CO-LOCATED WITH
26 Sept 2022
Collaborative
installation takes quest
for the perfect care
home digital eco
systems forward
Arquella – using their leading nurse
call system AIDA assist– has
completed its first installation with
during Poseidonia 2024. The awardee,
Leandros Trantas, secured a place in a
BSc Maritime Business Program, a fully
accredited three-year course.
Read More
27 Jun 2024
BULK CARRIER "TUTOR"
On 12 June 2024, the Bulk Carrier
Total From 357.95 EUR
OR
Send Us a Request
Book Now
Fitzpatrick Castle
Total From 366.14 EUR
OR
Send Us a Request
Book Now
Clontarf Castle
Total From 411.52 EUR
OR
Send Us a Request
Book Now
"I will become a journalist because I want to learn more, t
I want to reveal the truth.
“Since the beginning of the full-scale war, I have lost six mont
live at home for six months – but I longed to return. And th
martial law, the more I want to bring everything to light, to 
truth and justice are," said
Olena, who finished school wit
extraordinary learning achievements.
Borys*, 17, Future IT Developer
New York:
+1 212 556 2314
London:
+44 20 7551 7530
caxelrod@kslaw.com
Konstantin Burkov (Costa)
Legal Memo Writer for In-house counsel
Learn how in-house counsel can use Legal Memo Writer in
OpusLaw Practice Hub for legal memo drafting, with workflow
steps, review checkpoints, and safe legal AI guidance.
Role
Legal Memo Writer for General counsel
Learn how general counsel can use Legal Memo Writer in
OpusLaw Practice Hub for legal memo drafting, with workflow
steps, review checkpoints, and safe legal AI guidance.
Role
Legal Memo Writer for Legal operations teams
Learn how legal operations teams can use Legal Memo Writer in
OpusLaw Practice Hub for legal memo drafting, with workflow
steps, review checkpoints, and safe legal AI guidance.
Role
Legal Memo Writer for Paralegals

···

Prompt: The answer is the lines above between the line holding "Fitzpatrick Castle" and the line holding "Learn how legal", inclusive, each written out exactly, and no others.

Result:
Fitzpatrick Castle
Total From 366.14 EUR
OR
Send Us a Request
Book Now
Clontarf Castle
Total From 411.52 EUR
OR
Send Us a Request
Book Now
"I will become a journalist because I want to learn more, t
I want to reveal the truth.
“Since the beginning of the full-scale war, I have lost six mont
live at home for six months – but I longed to return. And th
martial law, the more I want to bring everything to light, to 
truth and justice are," said
Olena, who finished school wit
extraordinary learning achievements.
Borys*, 17, Future IT Developer
New York:
+1 212 556 2314
London:
+44 20 7551 7530
caxelrod@kslaw.com
Konstantin Burkov (Costa)
Legal Memo Writer for In-house counsel
Learn how in-house counsel can use Legal Memo Writer in
OpusLaw Practice Hub for legal memo drafting, with workflow
steps, review checkpoints, and safe legal AI guidance.
Role
Legal Memo Writer for General counsel
Learn how general counsel can use Legal Memo Writer in
OpusLaw Practice Hub for legal memo drafting, with workflow
steps, review checkpoints, and safe legal AI guidance.
Role
Legal Memo Writer for Legal operations teams
Learn how legal operations teams can use Legal Memo Writer in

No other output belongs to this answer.